In the case of rsocket-java, each request(N) isn’t done as N * request. The request N is sent to the server as a single message so the server may start a lot of work. In our case the server floods the network with results (potentially 100k), so it’s possible the client receives a lot of items before the cancel takes effect on the server.

I can workaround with limitRate, but I hope you reconsider this default across other operations.

BTW I noticed similar things with things like Zip operators, they tend to do more work than needed, and assume results are cheap and side effect free.

@thekalinga When a generic library is a pioneer in a new field, platform and style of programming, it has to set defaults on how its components should work upfront. We experts and contributors spent a lot of time thinking about, designing and implementing operators the way they are so that they work in not so obvious corner cases as well. Libraries evolve then on and incorporate reasonable user feedback. Unfortunately, some user feedback assume their use case is the predominant and perhaps the only and true way of performing things with the library. In addition, coming up with names for operations and customizations like magic spell words doesn’t make them just happen, make them work or even make sense a lot of times.

Customizing the control flow in Reactive Streams is difficult and for take, one has to capture the right time with the request call to enact the proper backpressure pattern while ensuring correct state tacking and not losing legitimate request amounts. In this light, giving a “custom strategy” is practically equivalent for the user to implement a custom operator from scratch - there is no nice callback API that could capture the complications and possibilities for such operators.

It currently doesn’t (stops requesting), but that could be a good solution, because lowTide == 0 doesn’t make much sense anyway. And it doesn’t violate the principle of least surprise when one compares limitRate(100) and limitRate(100, 100), probably 🤔

Just to be clear, I’m considering this only for the highTide, lowTide variant, so:

  • limitRate(100) would do one request(100), then request(75)

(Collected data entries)
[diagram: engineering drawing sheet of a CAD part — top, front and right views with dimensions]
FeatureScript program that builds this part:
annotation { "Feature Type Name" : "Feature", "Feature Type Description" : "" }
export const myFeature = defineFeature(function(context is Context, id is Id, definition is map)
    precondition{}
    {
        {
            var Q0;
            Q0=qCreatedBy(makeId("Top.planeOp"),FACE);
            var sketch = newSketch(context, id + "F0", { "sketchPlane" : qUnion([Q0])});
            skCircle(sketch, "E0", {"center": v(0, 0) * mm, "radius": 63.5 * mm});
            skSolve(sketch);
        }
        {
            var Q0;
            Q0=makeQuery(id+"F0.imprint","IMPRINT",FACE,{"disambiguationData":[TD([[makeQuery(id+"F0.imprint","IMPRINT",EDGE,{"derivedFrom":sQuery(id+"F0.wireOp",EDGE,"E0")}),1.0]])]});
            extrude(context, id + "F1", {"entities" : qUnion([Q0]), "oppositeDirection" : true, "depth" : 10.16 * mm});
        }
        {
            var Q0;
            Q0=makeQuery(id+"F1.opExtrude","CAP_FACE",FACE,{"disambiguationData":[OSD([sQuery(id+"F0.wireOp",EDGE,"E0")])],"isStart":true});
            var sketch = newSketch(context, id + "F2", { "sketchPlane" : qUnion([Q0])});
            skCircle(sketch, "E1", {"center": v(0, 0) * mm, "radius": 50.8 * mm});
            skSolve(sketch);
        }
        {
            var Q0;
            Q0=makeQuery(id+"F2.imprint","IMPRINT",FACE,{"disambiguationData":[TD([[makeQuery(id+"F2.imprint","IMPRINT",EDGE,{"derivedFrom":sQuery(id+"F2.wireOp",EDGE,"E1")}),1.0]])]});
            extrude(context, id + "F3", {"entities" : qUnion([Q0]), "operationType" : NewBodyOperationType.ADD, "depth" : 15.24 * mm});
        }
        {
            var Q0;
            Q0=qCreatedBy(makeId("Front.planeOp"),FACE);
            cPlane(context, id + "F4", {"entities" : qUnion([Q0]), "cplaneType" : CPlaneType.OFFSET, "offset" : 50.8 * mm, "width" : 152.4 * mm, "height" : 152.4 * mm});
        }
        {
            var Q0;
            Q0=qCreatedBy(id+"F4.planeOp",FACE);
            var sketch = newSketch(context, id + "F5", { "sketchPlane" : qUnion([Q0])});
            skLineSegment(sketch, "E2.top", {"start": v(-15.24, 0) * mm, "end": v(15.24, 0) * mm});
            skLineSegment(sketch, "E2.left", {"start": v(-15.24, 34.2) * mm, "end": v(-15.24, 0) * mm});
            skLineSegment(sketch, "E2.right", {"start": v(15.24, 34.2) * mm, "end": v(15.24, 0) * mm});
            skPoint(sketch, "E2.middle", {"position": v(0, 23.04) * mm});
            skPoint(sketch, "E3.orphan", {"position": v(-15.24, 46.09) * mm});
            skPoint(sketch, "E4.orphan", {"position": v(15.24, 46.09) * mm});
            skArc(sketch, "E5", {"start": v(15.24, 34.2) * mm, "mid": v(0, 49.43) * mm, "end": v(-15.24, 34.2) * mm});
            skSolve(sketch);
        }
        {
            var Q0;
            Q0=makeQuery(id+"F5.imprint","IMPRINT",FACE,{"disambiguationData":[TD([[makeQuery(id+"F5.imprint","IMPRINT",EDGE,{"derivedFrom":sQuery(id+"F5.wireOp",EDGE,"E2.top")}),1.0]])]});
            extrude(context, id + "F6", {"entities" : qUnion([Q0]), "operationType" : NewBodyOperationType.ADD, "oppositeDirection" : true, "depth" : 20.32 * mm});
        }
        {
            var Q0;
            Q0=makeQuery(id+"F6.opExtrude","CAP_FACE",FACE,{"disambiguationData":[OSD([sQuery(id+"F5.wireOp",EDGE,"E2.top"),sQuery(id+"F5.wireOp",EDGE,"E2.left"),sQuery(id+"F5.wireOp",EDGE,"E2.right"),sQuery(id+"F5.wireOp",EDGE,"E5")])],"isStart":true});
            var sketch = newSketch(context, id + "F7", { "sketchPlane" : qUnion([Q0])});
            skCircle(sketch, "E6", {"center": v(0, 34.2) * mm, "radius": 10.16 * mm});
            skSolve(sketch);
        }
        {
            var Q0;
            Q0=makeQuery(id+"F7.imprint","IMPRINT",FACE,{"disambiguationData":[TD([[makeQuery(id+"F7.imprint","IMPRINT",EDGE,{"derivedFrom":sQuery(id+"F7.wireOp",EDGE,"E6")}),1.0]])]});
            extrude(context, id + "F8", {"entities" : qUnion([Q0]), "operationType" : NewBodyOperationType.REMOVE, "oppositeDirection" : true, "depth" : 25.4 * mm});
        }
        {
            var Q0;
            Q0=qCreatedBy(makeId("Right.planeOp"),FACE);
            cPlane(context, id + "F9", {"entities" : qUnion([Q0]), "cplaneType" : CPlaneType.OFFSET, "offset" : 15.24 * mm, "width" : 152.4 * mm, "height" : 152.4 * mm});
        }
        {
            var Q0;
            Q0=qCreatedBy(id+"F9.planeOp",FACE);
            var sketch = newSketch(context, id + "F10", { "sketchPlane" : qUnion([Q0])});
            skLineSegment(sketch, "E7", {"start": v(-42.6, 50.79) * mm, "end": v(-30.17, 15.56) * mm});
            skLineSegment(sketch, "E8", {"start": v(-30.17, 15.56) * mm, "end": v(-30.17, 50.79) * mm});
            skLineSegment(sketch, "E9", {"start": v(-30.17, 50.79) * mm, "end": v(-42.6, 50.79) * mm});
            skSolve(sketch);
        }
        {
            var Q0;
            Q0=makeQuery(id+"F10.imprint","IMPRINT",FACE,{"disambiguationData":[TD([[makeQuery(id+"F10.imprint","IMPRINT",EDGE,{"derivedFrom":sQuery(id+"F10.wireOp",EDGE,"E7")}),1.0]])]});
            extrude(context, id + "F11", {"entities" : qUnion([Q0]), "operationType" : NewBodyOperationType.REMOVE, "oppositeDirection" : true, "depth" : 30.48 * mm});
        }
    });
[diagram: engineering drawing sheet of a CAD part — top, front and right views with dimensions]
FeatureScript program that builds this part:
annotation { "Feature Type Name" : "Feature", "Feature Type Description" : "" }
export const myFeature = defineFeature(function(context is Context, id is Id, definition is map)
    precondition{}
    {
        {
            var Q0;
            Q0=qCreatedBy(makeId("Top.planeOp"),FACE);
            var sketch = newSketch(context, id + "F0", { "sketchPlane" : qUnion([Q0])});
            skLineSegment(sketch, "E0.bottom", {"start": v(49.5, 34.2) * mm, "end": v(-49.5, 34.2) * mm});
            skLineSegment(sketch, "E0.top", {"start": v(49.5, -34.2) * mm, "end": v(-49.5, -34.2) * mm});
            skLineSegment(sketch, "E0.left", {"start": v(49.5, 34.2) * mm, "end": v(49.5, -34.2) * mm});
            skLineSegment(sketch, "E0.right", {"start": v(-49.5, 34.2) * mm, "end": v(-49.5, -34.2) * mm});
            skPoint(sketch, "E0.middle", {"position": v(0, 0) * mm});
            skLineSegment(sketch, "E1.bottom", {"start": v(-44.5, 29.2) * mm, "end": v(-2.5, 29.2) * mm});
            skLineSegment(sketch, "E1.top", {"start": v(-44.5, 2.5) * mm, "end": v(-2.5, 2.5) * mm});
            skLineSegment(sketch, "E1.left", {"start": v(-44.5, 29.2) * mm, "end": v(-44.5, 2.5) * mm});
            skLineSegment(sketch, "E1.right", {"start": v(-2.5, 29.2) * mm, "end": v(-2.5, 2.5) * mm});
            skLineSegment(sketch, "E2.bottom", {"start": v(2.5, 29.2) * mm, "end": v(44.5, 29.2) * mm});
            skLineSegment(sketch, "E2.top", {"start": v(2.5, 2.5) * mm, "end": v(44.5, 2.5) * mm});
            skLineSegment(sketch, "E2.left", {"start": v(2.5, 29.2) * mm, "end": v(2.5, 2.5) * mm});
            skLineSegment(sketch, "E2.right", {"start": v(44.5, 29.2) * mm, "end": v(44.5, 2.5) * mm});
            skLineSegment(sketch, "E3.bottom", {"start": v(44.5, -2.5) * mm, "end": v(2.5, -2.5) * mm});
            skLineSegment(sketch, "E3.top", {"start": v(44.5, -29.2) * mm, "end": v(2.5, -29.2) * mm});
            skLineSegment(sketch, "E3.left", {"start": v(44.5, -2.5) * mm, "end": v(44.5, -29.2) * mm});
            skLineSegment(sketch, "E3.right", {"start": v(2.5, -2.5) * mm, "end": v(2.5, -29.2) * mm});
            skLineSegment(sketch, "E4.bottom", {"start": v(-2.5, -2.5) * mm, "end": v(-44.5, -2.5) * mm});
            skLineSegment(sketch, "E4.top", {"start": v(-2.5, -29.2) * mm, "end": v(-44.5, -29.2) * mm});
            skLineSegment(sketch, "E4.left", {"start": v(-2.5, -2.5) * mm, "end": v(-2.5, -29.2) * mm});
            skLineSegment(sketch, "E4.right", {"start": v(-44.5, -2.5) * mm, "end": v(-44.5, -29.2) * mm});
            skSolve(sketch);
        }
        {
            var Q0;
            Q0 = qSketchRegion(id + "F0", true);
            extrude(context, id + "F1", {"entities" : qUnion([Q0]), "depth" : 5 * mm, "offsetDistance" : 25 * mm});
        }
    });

• Required tasks:
1 – Answer these questions from the discussion text.
(a) In rsocket-java, how is request N sent to the server?
(b) How many results might the server flood the network with?
(c) What requests would limitRate(100) make?
2 – State whether each statement agrees with the discussion text. Answer yes or no and quote the words that decide it.
(a) The writer can get around the problem by using limitRate.
(b) A lowTide value of 0 is described as making good sense.
(c) Zip operators are said to do less work than needed.
3 – List every distinct call written with an argument in parentheses in the discussion text, such as a request or limitRate call, giving each one once.

• Results for each task:
1 –
(a) As a single message.
(b) Potentially 100k.
(c) One request(100), then request(75).

2 –
(a) Yes: "I can workaround with limitRate"
(b) No: "lowTide == 0 doesn’t make much sense anyway"
(c) No: "they tend to do more work than needed"

3 –
request(N)
limitRate(100)
limitRate(100, 100)
request(100)
request(75)